Fadly menjelaskan dari surat kabar yang memuat kegiatan perempuan, termasuk menu resepsi dan resep-resep memasak yang jarang dimuat dalam buku-buku masak di Jawa, makanan-makanan Minang mulai populer ke berbagai penjuru negeri ini.
"Ternyata di awal dasawarsa kedua abad ke-20, makanan daging awetan seperti dendeng dan rendang berhasil dipopulerkan dalam resep-resep yang dimuat Soenting Melajoe, dan telah dikembangkan melalui keberadaan rumah-rumah makan bergaya lepau Minangkabau di wilayah para perantau Minang bermukim," kata Fadly.
Kepopuleran makanan-makanan Minang pun terlihat kala rendang menjadi lauk favorit guna bekal melakukan perjalanan jauh ibadah haji bagi orang-orang di Sumatera Barat.

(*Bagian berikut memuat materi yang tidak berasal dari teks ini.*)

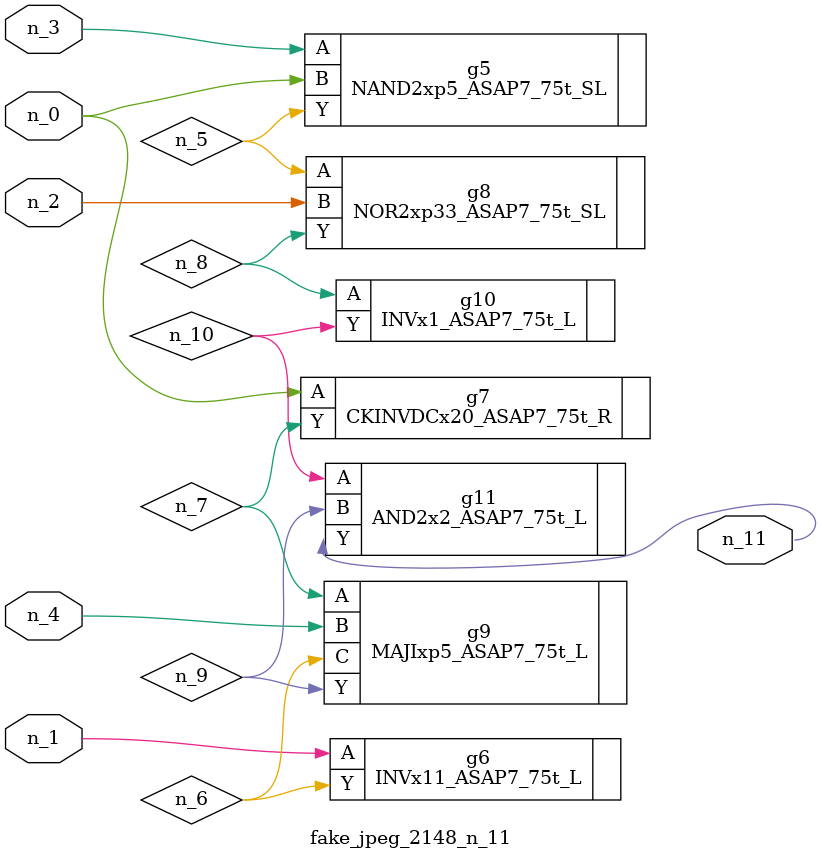
<source format=v>
module fake_jpeg_2148_n_11 (n_3, n_2, n_1, n_0, n_4, n_11);

input n_3;
input n_2;
input n_1;
input n_0;
input n_4;

output n_11;

wire n_10;
wire n_8;
wire n_9;
wire n_6;
wire n_5;
wire n_7;

NAND2xp5_ASAP7_75t_SL g5 ( 
.A(n_3),
.B(n_0),
.Y(n_5)
);

INVx11_ASAP7_75t_L g6 ( 
.A(n_1),
.Y(n_6)
);

CKINVDCx20_ASAP7_75t_R g7 ( 
.A(n_0),
.Y(n_7)
);

NOR2xp33_ASAP7_75t_SL g8 ( 
.A(n_5),
.B(n_2),
.Y(n_8)
);

INVx1_ASAP7_75t_L g10 ( 
.A(n_8),
.Y(n_10)
);

MAJIxp5_ASAP7_75t_L g9 ( 
.A(n_7),
.B(n_4),
.C(n_6),
.Y(n_9)
);

AND2x2_ASAP7_75t_L g11 ( 
.A(n_10),
.B(n_9),
.Y(n_11)
);


endmodule
</source>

Fadly juga membandingkan perkembangan makanan Minangkabau dan Jawa.
"Apabila di Jawa buku-buku masak menjadi sarana bagi pencitraan dan popularisasi makanan di Jawa, di Minangkabau tradisi rantau yang ditunjang juga dengan keberadaan media pers perempuan ternyata memiliki andil penting dalam mencitrakan dan memperkenalkan makanan mereka secara luas hingga ke luar wilayah Minangkabau," tulisnya.
Tak pelak, diaspora perantau Minang, serta resep-resep dalam surat kabarlah yang membuat restoran-restoran Padang kini bertebaran di mana-mana.